Unsere Schweinchen verbringen in der warmen Jahreszeit bei trockenem Wetter den Tag in einem stabilen Gehege im Garten. Am ersten Tag sind sie ängstlich und wenn es viel Lärm, z.B. durch Rasenmäher, oder viel Wind gibt, gefällt ihnen das auch später nicht. Ansonsten lieben sie die Zeit draußen. Aber an Regentagen merkt man auch, dass sie den Tag im Haus zum Ausruhen brauchen. Unsere Tiere kamen extrem scheu zu uns (mit 10 Monaten) und haben sich sehr gut entwickelt, sind aber bei manchen Geräuschen und Bewegungen immer noch ängstlicher als manche andere Schweinchen.

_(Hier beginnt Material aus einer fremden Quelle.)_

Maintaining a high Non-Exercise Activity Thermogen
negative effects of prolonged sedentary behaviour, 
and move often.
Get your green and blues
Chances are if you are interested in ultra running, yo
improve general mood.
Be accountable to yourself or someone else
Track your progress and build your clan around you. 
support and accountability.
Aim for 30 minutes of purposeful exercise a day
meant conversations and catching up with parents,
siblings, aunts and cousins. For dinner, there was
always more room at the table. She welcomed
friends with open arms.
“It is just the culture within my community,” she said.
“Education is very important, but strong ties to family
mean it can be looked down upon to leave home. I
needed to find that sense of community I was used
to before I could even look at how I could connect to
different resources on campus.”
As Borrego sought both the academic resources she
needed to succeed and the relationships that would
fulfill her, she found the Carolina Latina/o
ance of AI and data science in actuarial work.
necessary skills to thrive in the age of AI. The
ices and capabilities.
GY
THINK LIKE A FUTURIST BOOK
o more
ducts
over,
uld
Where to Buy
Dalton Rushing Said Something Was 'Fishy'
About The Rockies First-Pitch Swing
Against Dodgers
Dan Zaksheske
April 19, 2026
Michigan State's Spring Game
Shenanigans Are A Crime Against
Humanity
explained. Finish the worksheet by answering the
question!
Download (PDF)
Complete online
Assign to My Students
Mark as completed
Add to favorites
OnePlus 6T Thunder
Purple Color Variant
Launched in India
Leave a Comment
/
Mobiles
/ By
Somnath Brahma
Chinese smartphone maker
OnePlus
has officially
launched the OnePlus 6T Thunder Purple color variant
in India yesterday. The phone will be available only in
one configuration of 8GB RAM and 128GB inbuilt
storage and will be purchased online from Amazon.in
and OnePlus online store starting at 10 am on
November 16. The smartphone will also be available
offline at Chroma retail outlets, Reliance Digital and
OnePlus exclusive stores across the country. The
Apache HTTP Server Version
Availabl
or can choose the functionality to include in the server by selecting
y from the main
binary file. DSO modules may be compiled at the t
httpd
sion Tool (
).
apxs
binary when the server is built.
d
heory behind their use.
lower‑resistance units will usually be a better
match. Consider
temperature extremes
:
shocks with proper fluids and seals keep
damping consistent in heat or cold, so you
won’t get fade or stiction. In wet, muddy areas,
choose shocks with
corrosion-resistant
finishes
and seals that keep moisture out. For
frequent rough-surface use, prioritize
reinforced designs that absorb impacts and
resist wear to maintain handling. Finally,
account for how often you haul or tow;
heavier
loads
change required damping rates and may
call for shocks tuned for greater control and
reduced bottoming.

Wenn Ihr sie im Haus in einem großen Gehege halten und nur zeitweilig tagsüber nach draußen bringen würdet, wäre das für die Tiere aus meiner Sicht das Optimale. Allerdings würde ich ihnen dann nach dem Einzug erst soviel Zeit zur Eingewöhnung lassen, dass das Umsetzen in den Garten nicht ein Schrecknis, sondern möglichst etwas Schönes wird. Wie lange sie da brauchen hängt vor allem vom Wesen der Tiere, ihren bisherigen Erfahrungen und der Gruppenzusammensetzung ab.
Wo ich das erwähne: Bitte nehmt auf keinen Fall lauter Jungtiere. Mindestens eines oder zwei Tiere sollten mindestens 1,5 Jahre alt sein, am besten der Kastrat und ein Weibchen. Natürlich können auch alle Tiere ein paar Jahre alt sein. Nur brauchen Jungtiere gute Vorbilder und Beschützer und Erzieher bis sie selbst erwachsen sind, und nicht nur einige Wochen oder so. Andererseits sollte man auch nicht 1 Baby mit 3 Erwachsenen zusammenhalten, da das beiden Seiten nicht gerecht wird.